The Supreme Court has ruled that the Government cannot trigger Article 50 without putting it to a Parliamentary vote.
In a vote of eight to three, the Supreme Court has ruled that MPs must vote to approve the measure that would start the UK’s exit from the EU.
Supreme Court President Lord Neuberger said that proceeding without the consent of Parliament would be a “breach of settled constitutional principles established over centuries”.
Neuberger said: “Any change in the law must be made in the only way permitted by the constitution, and that is by an Act of Parliament.”
He noted that approving the addition of Article 50 into EU treaties was only done with a vote from MPs.
The legal challenge was launched by SCM Investments founder Gina Miller in July and supported by law firm Mishcon de Reya.
Miller argued that without parliamentary scrutiny and approval, invoking Article 50 would be unlawful.
In November, a court ruled that MPs should vote on Article 50, sending the pound up 1 per cent in the immediate aftermath of the decision.
The High Court found that the Government’s executive power could not go as far as tearing up parliamentary legislation that gives specific rights to British citizens such as the European Communities Act of 1972.

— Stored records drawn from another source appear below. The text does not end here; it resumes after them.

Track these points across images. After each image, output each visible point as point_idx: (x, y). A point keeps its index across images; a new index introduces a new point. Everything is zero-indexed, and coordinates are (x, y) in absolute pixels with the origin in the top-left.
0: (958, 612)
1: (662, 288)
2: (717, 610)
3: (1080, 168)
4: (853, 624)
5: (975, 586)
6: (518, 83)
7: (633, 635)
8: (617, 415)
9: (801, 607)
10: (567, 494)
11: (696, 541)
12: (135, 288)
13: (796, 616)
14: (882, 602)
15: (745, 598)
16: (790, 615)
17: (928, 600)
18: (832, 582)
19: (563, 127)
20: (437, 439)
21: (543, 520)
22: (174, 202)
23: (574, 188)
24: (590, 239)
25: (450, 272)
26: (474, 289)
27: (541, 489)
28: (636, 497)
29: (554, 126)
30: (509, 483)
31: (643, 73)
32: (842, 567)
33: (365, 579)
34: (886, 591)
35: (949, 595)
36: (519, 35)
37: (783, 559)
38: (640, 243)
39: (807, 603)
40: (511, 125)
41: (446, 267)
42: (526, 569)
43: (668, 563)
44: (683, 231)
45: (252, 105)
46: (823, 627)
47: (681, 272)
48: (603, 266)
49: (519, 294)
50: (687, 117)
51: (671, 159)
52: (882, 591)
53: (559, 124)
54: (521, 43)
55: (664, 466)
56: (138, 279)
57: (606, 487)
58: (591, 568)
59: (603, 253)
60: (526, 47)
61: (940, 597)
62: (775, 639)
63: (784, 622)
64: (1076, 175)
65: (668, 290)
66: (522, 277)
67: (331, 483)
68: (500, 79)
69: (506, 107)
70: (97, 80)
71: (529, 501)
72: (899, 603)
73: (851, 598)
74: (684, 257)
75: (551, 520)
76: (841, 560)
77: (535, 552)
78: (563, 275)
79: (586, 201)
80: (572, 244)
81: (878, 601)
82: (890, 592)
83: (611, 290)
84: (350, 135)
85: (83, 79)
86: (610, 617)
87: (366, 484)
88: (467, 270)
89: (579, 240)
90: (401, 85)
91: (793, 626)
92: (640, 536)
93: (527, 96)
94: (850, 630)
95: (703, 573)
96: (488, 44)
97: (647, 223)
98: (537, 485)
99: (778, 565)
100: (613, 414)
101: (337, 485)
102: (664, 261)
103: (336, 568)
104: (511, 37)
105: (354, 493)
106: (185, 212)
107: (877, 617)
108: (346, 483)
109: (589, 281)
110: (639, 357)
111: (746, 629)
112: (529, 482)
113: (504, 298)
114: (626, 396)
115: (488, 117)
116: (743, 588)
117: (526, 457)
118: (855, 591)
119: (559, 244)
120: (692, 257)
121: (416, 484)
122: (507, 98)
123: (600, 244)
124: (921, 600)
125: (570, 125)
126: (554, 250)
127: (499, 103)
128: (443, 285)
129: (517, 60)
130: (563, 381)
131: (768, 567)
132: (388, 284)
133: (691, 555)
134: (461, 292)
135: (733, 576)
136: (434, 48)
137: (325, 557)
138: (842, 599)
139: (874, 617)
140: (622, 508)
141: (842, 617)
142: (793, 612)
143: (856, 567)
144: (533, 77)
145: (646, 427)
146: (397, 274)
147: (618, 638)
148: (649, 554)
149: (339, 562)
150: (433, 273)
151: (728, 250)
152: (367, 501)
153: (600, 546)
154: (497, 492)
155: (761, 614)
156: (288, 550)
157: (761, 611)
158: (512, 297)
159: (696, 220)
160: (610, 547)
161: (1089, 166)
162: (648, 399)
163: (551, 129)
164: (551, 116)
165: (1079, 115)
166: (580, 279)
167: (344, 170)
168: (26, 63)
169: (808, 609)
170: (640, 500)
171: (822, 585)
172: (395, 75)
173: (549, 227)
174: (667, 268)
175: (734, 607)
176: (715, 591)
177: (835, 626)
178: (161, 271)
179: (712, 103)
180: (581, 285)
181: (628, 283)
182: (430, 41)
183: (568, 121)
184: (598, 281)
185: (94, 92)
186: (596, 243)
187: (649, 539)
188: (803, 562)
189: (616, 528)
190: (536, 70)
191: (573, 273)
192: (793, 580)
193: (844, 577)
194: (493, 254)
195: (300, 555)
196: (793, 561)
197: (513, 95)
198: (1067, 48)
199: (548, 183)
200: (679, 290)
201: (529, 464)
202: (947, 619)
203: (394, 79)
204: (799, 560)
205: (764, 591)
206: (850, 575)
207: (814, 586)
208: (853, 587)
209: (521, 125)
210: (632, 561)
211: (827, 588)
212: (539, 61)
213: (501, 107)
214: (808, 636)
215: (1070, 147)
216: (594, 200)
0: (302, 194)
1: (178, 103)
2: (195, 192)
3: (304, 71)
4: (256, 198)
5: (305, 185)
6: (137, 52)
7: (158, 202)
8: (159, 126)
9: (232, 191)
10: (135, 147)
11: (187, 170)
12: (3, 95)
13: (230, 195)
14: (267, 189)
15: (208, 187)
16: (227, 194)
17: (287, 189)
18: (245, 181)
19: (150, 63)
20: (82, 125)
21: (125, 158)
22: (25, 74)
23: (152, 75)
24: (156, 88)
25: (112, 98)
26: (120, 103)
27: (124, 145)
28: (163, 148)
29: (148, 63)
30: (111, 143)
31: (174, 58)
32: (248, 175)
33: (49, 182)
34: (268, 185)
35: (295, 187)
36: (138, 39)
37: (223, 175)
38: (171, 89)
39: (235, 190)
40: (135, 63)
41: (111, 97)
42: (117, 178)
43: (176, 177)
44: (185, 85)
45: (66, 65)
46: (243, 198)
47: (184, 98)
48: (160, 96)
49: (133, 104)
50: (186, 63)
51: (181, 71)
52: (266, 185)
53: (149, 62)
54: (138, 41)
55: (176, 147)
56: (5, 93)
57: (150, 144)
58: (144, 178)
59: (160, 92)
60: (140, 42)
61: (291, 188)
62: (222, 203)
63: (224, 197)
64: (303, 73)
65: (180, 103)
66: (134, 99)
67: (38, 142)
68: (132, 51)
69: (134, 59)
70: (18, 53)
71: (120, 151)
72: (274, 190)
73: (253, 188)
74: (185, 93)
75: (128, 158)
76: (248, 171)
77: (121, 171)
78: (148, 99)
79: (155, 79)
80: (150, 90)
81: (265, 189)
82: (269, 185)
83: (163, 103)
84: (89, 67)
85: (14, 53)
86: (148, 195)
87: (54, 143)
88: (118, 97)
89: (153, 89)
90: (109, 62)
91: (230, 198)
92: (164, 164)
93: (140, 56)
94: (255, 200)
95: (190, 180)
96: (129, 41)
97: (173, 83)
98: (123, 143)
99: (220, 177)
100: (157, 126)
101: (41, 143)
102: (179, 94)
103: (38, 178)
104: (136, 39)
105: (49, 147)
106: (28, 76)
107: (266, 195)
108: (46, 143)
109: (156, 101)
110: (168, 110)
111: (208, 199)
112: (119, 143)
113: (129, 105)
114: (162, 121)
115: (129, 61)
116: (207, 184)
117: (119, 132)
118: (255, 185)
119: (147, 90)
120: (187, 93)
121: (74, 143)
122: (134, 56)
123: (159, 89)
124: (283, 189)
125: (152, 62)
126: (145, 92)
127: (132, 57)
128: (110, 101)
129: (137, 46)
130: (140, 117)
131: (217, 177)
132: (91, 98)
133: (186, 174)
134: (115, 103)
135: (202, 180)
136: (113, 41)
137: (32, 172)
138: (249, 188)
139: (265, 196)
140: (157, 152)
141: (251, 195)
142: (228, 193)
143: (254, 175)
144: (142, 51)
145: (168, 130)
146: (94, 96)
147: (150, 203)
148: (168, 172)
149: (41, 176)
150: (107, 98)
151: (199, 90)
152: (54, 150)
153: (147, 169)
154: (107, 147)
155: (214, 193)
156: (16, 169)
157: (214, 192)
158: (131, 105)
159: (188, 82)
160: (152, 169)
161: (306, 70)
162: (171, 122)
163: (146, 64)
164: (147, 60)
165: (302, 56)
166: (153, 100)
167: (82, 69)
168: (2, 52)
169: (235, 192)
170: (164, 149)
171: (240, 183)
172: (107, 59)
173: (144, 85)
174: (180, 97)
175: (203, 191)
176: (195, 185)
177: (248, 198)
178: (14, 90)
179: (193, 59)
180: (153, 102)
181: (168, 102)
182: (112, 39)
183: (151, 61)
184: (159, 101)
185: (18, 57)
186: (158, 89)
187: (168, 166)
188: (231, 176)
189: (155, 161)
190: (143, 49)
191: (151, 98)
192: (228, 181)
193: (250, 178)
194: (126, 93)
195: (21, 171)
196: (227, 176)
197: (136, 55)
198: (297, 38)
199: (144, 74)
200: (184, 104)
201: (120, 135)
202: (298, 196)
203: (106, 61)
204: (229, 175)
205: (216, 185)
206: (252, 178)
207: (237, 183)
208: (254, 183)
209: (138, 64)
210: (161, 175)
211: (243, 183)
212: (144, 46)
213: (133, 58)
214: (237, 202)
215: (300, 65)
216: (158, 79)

The case was passed to the Supreme Court after the Government appeal the High Court’s decision.
The Supreme Court spent four days hearing the Article 50 case in December.
Prime Minister Theresa May and the lawyers in the case were briefed earlier this morning on the result.
The Supreme Court judges have said on several occasions that they were deciding simply on a point of law and not on their views regarding Brexit.
Lord Neuberger said in his ruling today: “The issue in these proceedings has nothing to do with whether we should exit the EU, or the terms or timetable for that exit.”
Attorney General Jeremy Wright said that the Government was “disappointed with the outcome” but would accept the court’s ruling.
“We are fortunate to live in a country where…even the Government is subject to the rule of law.”
The pound initially rallied to $1.25189 but fell to $1.24543 as it was confirmed that Scotland and the other devolved assemblies do not get an vote on Article 50, which many believed could curb a hard Brexit.
Writing for the Guardian in light of the result, Miller said the Supreme Court’s decision was not a personal victory, but a victory for “our constitution, our laws, and, I would argue, our way of life”.